Intervention de Jean Lessi

Commission des finances, du contrôle budgétaire et des comptes économiques de la nation — Réunion du 23 mai 2018 à 10h45
Utilisation et ouverture des données et des algorithmes en matière fiscale — Audition commune de Mm. Antoine Bozio directeur de l'institut des politiques publiques yannick girault directeur du service « cap numérique » à la direction générale des finances publiques dgfip jean lessi secrétaire général de la commission nationale de l'informatique et des libertés cnil et henri verdier directeur interministériel du numérique et du système d'information et de communication de l'état dinsic

Jean Lessi, secrétaire général de la Commission nationale de l'informatique et des libertés (Cnil) :

La Cnil est le régulateur de la protection des données à caractère personnel et elle repose sur deux piliers : elle est un gendarme qui reçoit des plaintes, qui procède à des contrôles et qui éventuellement prononce des sanctions. Mais elle a aussi pour mission d'accompagner en amont les responsables de traitements de données pour que les dossiers qu'ils déposent prennent en compte celles à caractère personnel.

En matière de régulation, la Cnil dispose de deux types de compétences : juridique et technologique. La Cnil dispose de juristes spécialisés dans les politiques publiques et dans les secteurs industriels et commerciaux. Elle emploie aussi des ingénieurs experts et des auditeurs de systèmes d'information. Cette compétence technologique permet de comprendre les projets et d'avoir un dialogue éclairé avec les responsables de traitement, qu'il s'agisse des administrations ou des entreprises numériques.

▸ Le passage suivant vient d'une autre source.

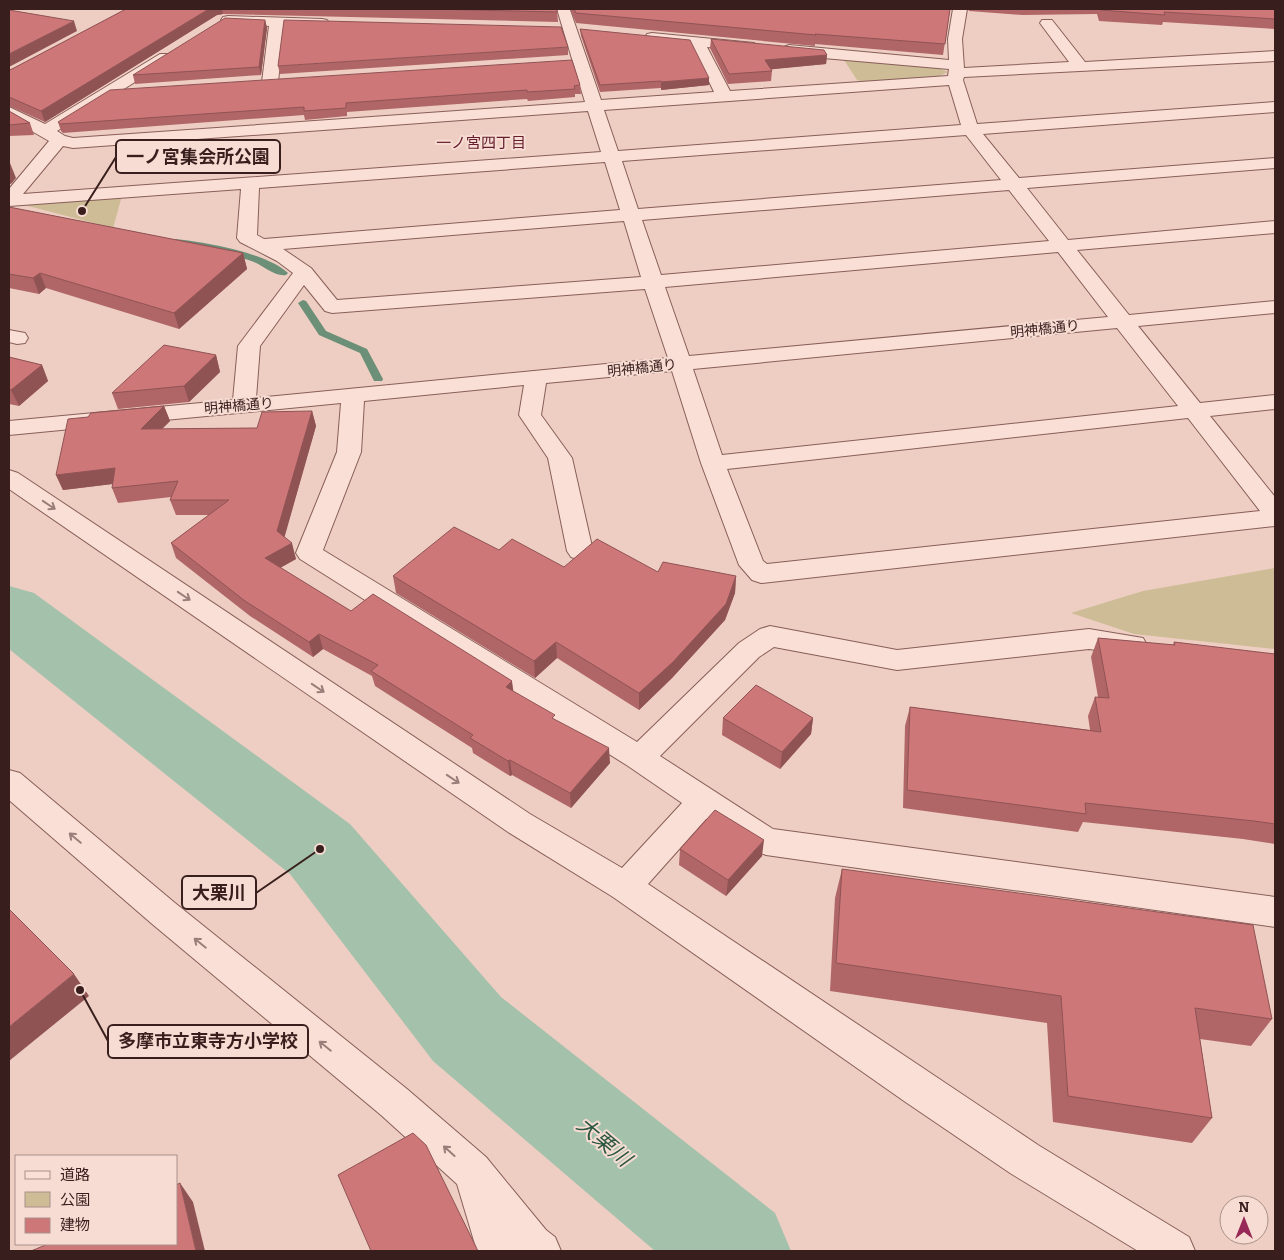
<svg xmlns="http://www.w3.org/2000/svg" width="1284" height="1260" font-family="Bitter,'Noto Sans JP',serif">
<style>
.green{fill:#cdbc96}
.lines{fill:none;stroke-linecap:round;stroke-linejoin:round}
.stream{fill:#6b8f77;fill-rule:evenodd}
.river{fill:#a4c1ac;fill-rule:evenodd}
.minor-casing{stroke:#885e59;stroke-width:2}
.minor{fill:#f9dfd5;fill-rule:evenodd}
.wall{fill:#b06667}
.shaded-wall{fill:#905354}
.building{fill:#cd7778;stroke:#905354}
.oneway{stroke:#987f79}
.labels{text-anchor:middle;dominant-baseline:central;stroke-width:4;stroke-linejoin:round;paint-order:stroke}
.far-street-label{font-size:14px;fill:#381f1d;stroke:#f6dcd2}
.far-neighbourhood-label{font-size:15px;fill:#651c2c;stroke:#f6dcd2}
.near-water-label{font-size:21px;font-style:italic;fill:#2c5843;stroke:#f6dcd2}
.leader{fill:none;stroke:#381f1d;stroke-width:2}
.callout-dot{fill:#381f1d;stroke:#f6dcd2;stroke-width:2}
.callout{fill:#f6dcd2;stroke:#381f1d;stroke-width:2}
.callout-label{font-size:18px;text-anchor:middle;font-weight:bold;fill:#381f1d}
</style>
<rect width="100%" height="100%" fill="#eecec2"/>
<g class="green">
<polygon points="849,58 934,66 948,72 937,77 867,83 857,80 844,60"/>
<polygon points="123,192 113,228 9,201"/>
<polygon points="1275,568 1275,649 1134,634 1071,613 1143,591"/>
</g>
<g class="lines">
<g class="stream">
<path d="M 176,239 C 205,242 267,253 288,273 L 286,275 C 276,277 263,266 254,262 C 227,252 200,250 173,244 L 172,242 Z"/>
<polygon points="303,300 306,301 326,331 367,349 383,379 382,381 374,381 360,353 319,335 298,303"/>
</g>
<polygon class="river" points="9,586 34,593 350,824 501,997 775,1213 791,1251 655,1251 433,1061 290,874 9,649"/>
<defs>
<g id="minor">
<path d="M 557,9 L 570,10 L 601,100 L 714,92 L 692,45 L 647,40 L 645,37 L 647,34 L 652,33 L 754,43 L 757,46 L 754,49 L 749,51 L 707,47 L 730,91 L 948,76 L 949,69 L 789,55 L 784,53 L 781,50 L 784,47 L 789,45 L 949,60 L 948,39 L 953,9 L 967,9 L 962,39 L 964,68 L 1069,62 L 1040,23 L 1042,20 L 1052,20 L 1085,62 L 1275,51 L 1275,61 L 964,77 L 963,80 L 977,124 L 1275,102 L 1275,112 L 983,134 L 1019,178 L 1275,158 L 1275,168 L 1027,188 L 1068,240 L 1275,221 L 1275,233 L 1077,250 L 1129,315 L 1275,301 L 1275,313 L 1138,326 L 1200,403 L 1275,395 L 1275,409 L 1210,416 L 1275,497 L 1275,526 L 761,583 L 752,580 L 739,565 L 701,463 L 672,371 L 546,383 L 541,415 L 572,458 L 593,551 L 589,557 L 580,560 L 571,557 L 567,551 L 548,458 L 519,415 L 524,385 L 364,401 L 361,452 L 323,550 L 637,742 L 739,643 L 760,629 L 770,626 L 897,650 L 1089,629 L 1143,638 L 1147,645 L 1143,652 L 1133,655 L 1089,649 L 897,670 L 774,647 L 759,657 L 660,756 L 773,829 L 1275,897 L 1275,927 L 766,855 L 755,851 L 706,819 L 648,884 L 1038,1145 L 1189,1237 L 1195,1251 L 1138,1251 L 1010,1173 L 904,1101 L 613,897 L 508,832 L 9,489 L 9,470 L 18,473 L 530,814 L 622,868 L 682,803 L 628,766 L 300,559 L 296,553 L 337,452 L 341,403 L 9,435 L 9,421 L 233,400 L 238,346 L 293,273 L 277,261 L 240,242 L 237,238 L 241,189 L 9,206 L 9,189 L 49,141 L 9,118 L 9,107 L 45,124 L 160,54 L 170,54 L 173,57 L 170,60 L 57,131 L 65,136 L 73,138 L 585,102 ZM 949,85 L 961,125 L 618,151 L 604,110 ZM 588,111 L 601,152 L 23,194 L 63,146 L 73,148 ZM 966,135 L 1001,180 L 638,209 L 622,161 ZM 605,162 L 620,210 L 264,239 L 257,235 L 259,188 ZM 1009,190 L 1049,241 L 661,275 L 642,220 ZM 624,221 L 641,277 L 337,300 L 311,268 L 283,249 ZM 1058,252 L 1108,317 L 689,356 L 665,287 ZM 304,285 L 325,311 L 332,313 L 645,289 L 668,358 L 256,398 L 260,346 ZM 1117,328 L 1178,406 L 722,455 L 693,369 ZM 1188,418 L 1260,511 L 767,564 L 763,561 L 727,469 Z"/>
<polygon points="228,16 322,19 327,20 329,23 327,26 322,27 284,26 278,82 276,85 264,85 262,82 269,26 223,23 221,20 223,17"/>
<polygon points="9,330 25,333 28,338 25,343 17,344 9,342"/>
<polygon points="9,770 20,773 175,903 407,1089 486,1157 546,1230 555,1237 561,1251 477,1251 457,1184 381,1115 151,923 9,800"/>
</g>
</defs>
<use href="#minor" class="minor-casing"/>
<use href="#minor" class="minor"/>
</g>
<g class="wall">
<polygon points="126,9 557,9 558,22 223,14 217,15 45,122 9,106 9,70 12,69"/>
<polygon points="570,9 951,9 950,10 943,55 815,44 815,46 576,23"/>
<polygon points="968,9 1275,9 1275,29 1163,22 1162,25 1099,21 1097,14 1022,15 969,11"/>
<polygon points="265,20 267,28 261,75 135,84 133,75"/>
<polygon points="580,29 709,78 709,85 661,90 661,88 600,92 581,36"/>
<polygon points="711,39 827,55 826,64 771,69 772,71 771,81 728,84 710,48"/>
<polygon points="568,47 568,55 280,74 278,66"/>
<polygon points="580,85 581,94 575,94 575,97 528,101 527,99 347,112 347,116 305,120 304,115 63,133 61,131 58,122"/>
<polygon points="9,111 30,123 34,135 9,136"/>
<polygon points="9,207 243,253 247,269 179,329 46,288 39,294 9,288"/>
<polygon points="216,355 220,372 189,402 118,409 112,393"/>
<polygon points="9,357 42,365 48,381 19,406 9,404"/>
<polygon points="164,406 170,421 162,429 257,428 312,411 316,426 284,537 296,559 280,568 351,611 513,691 555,720 610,763 571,808 512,775 510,776 473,753 472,748 375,686 372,676 323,649 313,657 250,616 176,558 171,543 209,515 176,515 170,500 171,497 118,503 112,488 112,484 63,490 56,475"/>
<polygon points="499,550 564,567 736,576 735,593 725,620 672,678 639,710 557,658 535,678 396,593 393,576"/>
<polygon points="1098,638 1173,645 1174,642 1275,654 1275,844 1243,839 1083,822 1078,832 903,808 905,726 910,707 1090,730 1088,716 1095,697 1098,697 1091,657"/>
<polygon points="723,718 813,718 811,734 780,769 722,735"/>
<polygon points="680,849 762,856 726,896 679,865"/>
<polygon points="842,869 1272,1019 1251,1046 1200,1039 1212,1118 1192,1143 1053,1122 1047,1023 830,991 835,898"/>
</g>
<g class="shaded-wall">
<polygon points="209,9 222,9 223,14 217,15 45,122 41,111"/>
<polygon points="265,20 267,28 261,75 259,67"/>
<polygon points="74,21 77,31 9,67 9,54"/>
<polygon points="827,55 826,64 765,70 765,60"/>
<polygon points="709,78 709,85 661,90 661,82"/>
<polygon points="10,163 16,178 12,183 9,185 9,164"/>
<polygon points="243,253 247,269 179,329 174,313"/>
<polygon points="40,273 46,288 39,294 33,278"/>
<polygon points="216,355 220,372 189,402 184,386"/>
<polygon points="42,365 48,381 19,406 11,390"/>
<polygon points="164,406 170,421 147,444 141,429"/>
<polygon points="312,411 316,426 282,546 277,531"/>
<polygon points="115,468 121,483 63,490 56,475"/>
<polygon points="292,543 296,559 269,574 265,558"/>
<polygon points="736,576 735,593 725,620 672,678 639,710 639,693"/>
<polygon points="319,634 323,649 313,657 309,642"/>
<polygon points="556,642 557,658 535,678 534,661"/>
<polygon points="512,681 514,696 506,687"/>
<polygon points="813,718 811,734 780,769 782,752"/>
<polygon points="609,748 610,763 571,808 570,793"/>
<polygon points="510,760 512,775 510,776 508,761"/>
<polygon points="764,840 762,856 726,896 728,880"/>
<polygon points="74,974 89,996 9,1061 9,1027"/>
<polygon points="180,1183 193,1202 205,1251 196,1251"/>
</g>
<g class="building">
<polygon points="126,9 209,9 41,111 9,97 9,70 12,69"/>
<polygon points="427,9 557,9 557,12"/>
<polygon points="574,9 950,9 945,44 815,34 816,35 576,13"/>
<polygon points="1101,9 1275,9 1275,19 1164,12 1165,15 1101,10"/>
<polygon points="9,10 74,21 9,54"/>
<polygon points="225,18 265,20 259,67 133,75"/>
<polygon points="284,20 561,27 568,47 278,66"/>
<polygon points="580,29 690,40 709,78 661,82 661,81 600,85"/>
<polygon points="711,39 824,50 827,55 765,60 772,71 729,74"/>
<polygon points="572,60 580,85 574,86 575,89 527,92 527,90 346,103 346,108 304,111 304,107 60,124 58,122 110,90"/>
<polygon points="9,111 30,123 9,125"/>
<polygon points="9,207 243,253 174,313 40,273 33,278 9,274"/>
<polygon points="164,345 216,355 184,386 112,393"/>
<polygon points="9,357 42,365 11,390 9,389"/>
<polygon points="164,406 141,429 257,428 262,412 312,411 277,531 292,543 265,558 351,611 373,594 512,681 506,687 555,715 552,718 609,748 570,793 510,760 508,761 470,738 473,735 371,671 378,665 319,634 309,642 245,601 171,543 229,500 170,500 178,481 112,488 115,468 56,475 68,419 88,417 91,413"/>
<polygon points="454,527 499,550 512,539 564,567 597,539 658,572 663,562 736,576 726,604 673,662 639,693 556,642 534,661 393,576"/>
<polygon points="1098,638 1175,645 1174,642 1275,654 1275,824 1254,821 1085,803 1086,814 907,790 910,707 1101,732 1095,697 1109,698"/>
<polygon points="756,685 813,718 782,752 723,718"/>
<polygon points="715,810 764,840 728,880 680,849"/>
<polygon points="842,869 1253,925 1272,1019 1195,1008 1212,1118 1068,1096 1061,996 836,963"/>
<polygon points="9,909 74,974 9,1027"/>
<polygon points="413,1133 426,1145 478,1251 371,1251 338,1175"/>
<polygon points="180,1183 196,1251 31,1251 48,1244 176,1244 176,1185"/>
</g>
<defs><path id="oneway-shaft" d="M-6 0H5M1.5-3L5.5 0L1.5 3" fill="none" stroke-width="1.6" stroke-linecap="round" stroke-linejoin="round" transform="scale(1.25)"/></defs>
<g class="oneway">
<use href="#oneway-shaft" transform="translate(49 505) rotate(34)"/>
<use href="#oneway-shaft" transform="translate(184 596) rotate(34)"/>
<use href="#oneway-shaft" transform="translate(318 688) rotate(34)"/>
<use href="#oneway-shaft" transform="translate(453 779) rotate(34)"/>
<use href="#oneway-shaft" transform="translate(75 838) rotate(-140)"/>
<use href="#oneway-shaft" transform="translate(200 943) rotate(-141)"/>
<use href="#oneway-shaft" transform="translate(325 1046) rotate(-141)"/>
<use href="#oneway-shaft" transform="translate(449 1151) rotate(-138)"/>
</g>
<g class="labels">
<g class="far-street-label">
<text transform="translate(1045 329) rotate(-6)">明神橋通り</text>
<text transform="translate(642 368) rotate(-6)">明神橋通り</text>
<text transform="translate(239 406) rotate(-5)">明神橋通り</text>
</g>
<g class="far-neighbourhood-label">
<text x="481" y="143">一ノ宮四丁目</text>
</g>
<g class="near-water-label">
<text transform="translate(604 1142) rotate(40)">大栗川</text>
</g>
</g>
<path class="leader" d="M82 211L116 157M320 849L256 893M80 990L108 1041"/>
<g class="callout-dot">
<circle cx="82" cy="211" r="5"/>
<circle cx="320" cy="849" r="5"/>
<circle cx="80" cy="990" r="5"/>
</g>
<g class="callout">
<rect x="116" y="140" width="164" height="33" rx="5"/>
<rect x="182" y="876" width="74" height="33" rx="5"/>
<rect x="108" y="1025" width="200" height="33" rx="5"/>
</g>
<g class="callout-label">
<text x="198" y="163">一ノ宮集会所公園</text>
<text x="219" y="899">大栗川</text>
<text x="208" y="1047">多摩市立東寺方小学校</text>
</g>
<rect width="1284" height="1260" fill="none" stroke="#381f1d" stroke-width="20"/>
<rect x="15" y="1155" width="162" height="90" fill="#f6dcd2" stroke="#aa908a"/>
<rect x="25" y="1171" width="25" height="8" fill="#f9dfd5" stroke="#aa908a"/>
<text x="60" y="1180" font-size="15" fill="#381f1d">道路</text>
<rect x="25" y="1192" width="25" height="15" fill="#cdbc96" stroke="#aa908a"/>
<text x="60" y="1205" font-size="15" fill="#381f1d">公園</text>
<rect x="25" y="1218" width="25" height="15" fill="#cd7778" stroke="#aa908a"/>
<text x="60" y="1230" font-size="15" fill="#381f1d">建物</text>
<g transform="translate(1244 1220)"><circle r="24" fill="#f6dcd2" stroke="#aa908a"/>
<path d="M0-4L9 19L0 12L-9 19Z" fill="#982858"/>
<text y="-8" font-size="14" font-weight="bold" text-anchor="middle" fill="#381f1d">N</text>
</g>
</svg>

Pour la fiscalité, nous accompagnons les administrations de trois façons. Tout d'abord, nous formulons des avis sur les projets de lois et de décrets. Nous gérons également les formalités préalables même si elles devraient disparaître dans deux jours avec la mise en place du Règlement général sur la protection des données (RGPD). Enfin, nous nouons des dialogues informels très en amont avec les porteurs de projets publiés : nous leur demandons de venir nous voir très tôt afin que, dès le départ, la protection des données personnelles soit prise en compte.

Cet accompagnement ne se résume pas à un affrontement stérile entre objectif de politique publique versus protection des données à caractère personnel, mais sur un triptyque : objectif de politique publique, enjeu de protection des données mais aussi garanties à mettre en place. L'essentiel est de bien moduler les garanties pour parvenir à l'objectif poursuivi.

Nous nous sommes ainsi très tôt penchés sur le prélèvement à la source et nous avons traité la question fondamentale de la transmission du taux des salariés aux employeurs. Nous avons beaucoup travaillé avec l'administration et le Parlement pour cadrer les conditions d'accès par l'employeur à ce taux et pour instaurer un taux neutre.

Autre exemple : l'offre de paiement en ligne PayFiP qui a donné lieu à un arrêté publié le 19 avril 2018. La Cnil a été vigilante sur les durées de conservation des données bancaires. Elle a notamment insisté sur le nécessaire consentement des utilisateurs.

J'en viens à l'ouverture des données de l'administration fiscale. Il faut distinguer deux types d'ouverture dont les enjeux sont différents pour la protection de la vie privée. L'ouverture à des fins de recherche n'est pas en open data : il s'agit de la mise à disposition par l'administration fiscale de ses données, qui sont en effet d'une richesse considérable, à un nombre restreint de chercheurs dans un cadre très précis. Ce sont des données à caractère personnel qui doivent être protégées, d'où la création de bulles de sécurité qui permettent de manier les données tout en interdisant leur extraction et leur fuite à l'extérieur. Ensuite, il y a l'open data, c'est-à-dire la mise à disposition au grand public de données qui doivent être anonymisées, afin qu'il soit impossible de remonter à une personne physique identifiée. Pour protéger la vie privée, la Cnil développe des outils d'accompagnement pour sécuriser les données. Elle travaille avec la Cada et la Dinsic à un « pack » open data : il s'agit d'outils techniques qui accompagnent l'ouverture des données. Ainsi en est-il de l'anonymisation des jeux de données, travail mené par le G29, c'est-à-dire le groupe des « Cnil » européennes. Nous rédigeons aussi des fiches pratiques pour l'ouverture des données en matière d'urbanisme, ou de fiscalité.